Another potential cause of dry hair is underlying health issues. Several health conditions affect your hair’s ability to retain moisture. if you are concerned about the health of your hair and scalp or an underlying cause, you contact your GP to get support.
How to manage dry hair
Although dry hair can be a bother, you can usually nourish your tresses back to full health with some simple dry hair treatments and remedies.
Stop over washing
It may feel natural to wash your hair every day, but shampooing too often can actually lead to dry, brittle hair. Instead, consider reducing the amount of times you wash your hair to once or twice a week. However, this may vary depending on your hair type:
- Medium-weight, straight hair may require washing every two or three days.
- Thick, curly hair can be washed around once or twice a week.

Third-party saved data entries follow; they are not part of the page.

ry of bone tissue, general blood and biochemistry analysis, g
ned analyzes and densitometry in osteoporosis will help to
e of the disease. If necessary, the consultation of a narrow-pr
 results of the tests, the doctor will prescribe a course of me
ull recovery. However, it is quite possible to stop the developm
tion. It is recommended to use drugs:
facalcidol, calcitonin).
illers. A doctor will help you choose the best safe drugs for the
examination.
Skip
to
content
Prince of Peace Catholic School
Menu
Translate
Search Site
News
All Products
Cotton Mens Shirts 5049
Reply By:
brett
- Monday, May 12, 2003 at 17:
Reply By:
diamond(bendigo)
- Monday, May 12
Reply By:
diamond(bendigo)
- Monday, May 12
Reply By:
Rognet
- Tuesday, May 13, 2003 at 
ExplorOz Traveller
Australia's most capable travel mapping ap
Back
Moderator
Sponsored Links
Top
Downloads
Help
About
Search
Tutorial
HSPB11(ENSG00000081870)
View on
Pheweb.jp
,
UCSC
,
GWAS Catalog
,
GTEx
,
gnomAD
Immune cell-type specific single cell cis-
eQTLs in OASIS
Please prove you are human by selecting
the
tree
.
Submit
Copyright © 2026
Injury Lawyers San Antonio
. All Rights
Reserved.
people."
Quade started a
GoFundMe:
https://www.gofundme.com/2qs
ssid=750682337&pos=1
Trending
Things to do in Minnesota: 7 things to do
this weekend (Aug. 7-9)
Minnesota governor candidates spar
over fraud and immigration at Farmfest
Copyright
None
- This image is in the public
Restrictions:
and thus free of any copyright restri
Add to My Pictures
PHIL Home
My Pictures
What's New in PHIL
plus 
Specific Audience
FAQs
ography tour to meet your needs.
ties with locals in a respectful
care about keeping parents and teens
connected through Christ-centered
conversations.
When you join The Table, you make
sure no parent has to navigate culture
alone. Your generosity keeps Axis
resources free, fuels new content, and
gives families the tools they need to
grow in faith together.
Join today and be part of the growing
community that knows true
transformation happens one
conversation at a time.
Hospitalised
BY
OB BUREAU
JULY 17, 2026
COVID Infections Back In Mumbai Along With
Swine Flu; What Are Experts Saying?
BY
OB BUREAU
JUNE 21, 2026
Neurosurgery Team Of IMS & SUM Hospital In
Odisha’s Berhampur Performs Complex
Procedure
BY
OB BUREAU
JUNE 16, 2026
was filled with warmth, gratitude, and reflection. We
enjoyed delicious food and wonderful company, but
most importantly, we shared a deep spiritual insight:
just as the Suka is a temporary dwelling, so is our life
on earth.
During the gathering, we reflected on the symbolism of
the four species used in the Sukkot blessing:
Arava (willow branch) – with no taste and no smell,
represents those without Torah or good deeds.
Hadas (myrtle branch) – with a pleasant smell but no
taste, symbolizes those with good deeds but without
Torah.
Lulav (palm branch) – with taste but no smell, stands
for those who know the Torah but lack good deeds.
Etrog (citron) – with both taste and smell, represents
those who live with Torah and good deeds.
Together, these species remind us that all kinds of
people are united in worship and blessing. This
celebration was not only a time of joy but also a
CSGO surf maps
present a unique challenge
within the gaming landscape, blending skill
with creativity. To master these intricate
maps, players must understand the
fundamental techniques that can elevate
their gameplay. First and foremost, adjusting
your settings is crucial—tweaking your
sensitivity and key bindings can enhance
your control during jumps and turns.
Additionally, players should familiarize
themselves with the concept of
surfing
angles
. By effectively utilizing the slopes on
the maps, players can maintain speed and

- Course and coily hair should ideally be washed once every two weeks, or once a week at the most.
Whatever your hair type, applying a deep conditioner on dry hair can help add lustre and softness.

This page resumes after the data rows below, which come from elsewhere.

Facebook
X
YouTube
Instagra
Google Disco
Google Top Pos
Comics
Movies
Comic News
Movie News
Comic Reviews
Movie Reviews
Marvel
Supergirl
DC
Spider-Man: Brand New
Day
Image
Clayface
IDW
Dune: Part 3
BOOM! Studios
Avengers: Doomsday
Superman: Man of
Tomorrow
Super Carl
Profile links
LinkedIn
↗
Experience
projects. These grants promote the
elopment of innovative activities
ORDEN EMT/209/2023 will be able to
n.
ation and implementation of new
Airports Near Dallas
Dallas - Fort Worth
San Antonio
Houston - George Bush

Use less heat on your hair
Heat can be extremely damaging to hair, and can even cause thinning and breakage. For this reason, it’s best to avoid using too many heated styling tools and to keep use of these to a minimum.
If you do need to blow dry, curl or straighten your hair, use the lowest setting and incorporate heat protection serums or sprays to help protect against heat damage. You should wash your hair with warm instead of hot water, and giving it a final rinse with cold water to help lock moisture in.
Use more moisturising hair products
You may have a solid hair care routine, but without the right products, you may still experience dry, frizzy hair. Incorporating a moisturising conditioner into your routine or trying a tailored shampoo for dry hair – like our NEUTROGENA® T/Gel® Anti-Dandruff Shampoo for Dry Hair – can help bring life back to dull, dry hair. You can also consider asking your hair stylist about a deep conditioning professional treatment.
Make sure you’re getting the right vitamins
As well as drinking plenty of water, a diet rich in vitamins, protein and minerals is key to healthy hair. Iron, vitamin D, selenium, folate and vitamin B12 can help to keep your hair looking and feeling its best. Make sure you include omega-rich foods in your diet.